The Inquiry brought up the case of Denholm Elliott's daughter –

PAUL McMULLAN:

Oh, yeah –

BROOKE GLADSTONE:

- which is one case that you truly do regret.

PAUL McMULLAN:

I do, yeah. After Denholm died, she hit rock bottom, was allegedly doing methadone. And although she had, you know, the half-million-pound flat that Denholm had bought her, she didn't have any money to get her ten-pound bag in the morning. So she’d get up and go begging at the tube station.

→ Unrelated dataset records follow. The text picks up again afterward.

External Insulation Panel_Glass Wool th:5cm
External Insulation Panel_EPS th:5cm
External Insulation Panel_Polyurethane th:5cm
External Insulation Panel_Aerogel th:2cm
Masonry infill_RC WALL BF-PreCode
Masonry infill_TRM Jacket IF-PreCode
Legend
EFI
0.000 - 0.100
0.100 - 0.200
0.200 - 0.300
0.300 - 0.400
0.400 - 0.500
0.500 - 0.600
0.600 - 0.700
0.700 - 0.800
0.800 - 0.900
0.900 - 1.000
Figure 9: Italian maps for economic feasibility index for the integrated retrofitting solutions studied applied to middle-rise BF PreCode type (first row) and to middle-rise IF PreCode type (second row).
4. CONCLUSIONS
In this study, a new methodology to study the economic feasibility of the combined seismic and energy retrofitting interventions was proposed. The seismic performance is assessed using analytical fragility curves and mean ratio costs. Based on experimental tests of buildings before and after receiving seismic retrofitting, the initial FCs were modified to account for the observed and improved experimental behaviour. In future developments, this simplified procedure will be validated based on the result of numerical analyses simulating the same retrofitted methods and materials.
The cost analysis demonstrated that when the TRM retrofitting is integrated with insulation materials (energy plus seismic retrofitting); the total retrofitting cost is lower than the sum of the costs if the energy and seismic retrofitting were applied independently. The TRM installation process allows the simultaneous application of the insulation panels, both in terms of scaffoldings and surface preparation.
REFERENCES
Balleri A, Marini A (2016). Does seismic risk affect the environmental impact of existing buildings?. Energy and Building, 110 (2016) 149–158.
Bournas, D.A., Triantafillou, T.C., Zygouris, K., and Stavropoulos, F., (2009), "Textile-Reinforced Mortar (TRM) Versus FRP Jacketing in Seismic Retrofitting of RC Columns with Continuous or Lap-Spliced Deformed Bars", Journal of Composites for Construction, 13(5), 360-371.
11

Here was a young girl crying out to be helped, and she met a police officer who didn't help her but rang up the News of the World and asked for money because he couldn't believe that this is the same girl who’d walked down the red carpet behind Eddie Murphy with Denholm Elliott, you know.

BROOKE GLADSTONE:

And you offered her 50 pounds –

PAUL McMULLAN:

Yeah.

BROOKE GLADSTONE:

- if she would come to your place and have sex. So you led her into prostitution, which she wasn’t in that space for.

PAUL McMULLAN:

No, indeed. But she was in such a bad place that someone offering her 50 pounds for sex. I mean, that’s five bags.

BROOKE GLADSTONE:

So how do you justify that? Yes, she was a drug addict, yes, she was begging. Why push her that extra step? Why take pictures of her topless?

PAUL McMULLAN:

I was keen. It was in my first year. I wanted to impress Piers Morgan, who was my boss at the time, and just wanted to say, not only have I caught this girl begging, but I’ve got pictures of her topless and I’ve got her offering me sex for 50 quid. How great am I?

BROOKE GLADSTONE:

This is a pretty dehumanizing enterprise, not just for Jennifer Elliott, but for you, yourself.

PAUL McMULLAN:

Yeah, that’s why I feel terrible about it, not just ‘cause she killed herself afterwards, but I, I actually liked her as a  person.

BROOKE GLADSTONE:

Do you wonder what's happening to your own integrity that you're missing something inside yourself?

PAUL McMULLAN:

I – regret it. I have two girls who I’ve interviewed have ended up killing themselves. But it, it wasn’t the interview per se. It was the fact that they were in a bad place and that maybe pushed them over.

BROOKE GLADSTONE:

You also said privacy is just a space that bad people need to do bad things in.

PAUL McMULLAN:

Yeah, in 21 years of tabloid reporting, I don't think I ever come across anyone who needed their privacy to do something good.

BROOKE GLADSTONE:

Do you value your own privacy?

PAUL McMULLAN:

No, I’m an open book. I don’t know, I’m not – I’m not very interesting, you know.

BROOKE GLADSTONE:

Paul, thank you very much.

PAUL McMULLAN:

Nice to speak to you.

BROOKE GLADSTONE:

Paul McMullan is a former deputy features editor of Rupert Murdoch's now defunct News of the World tabloid.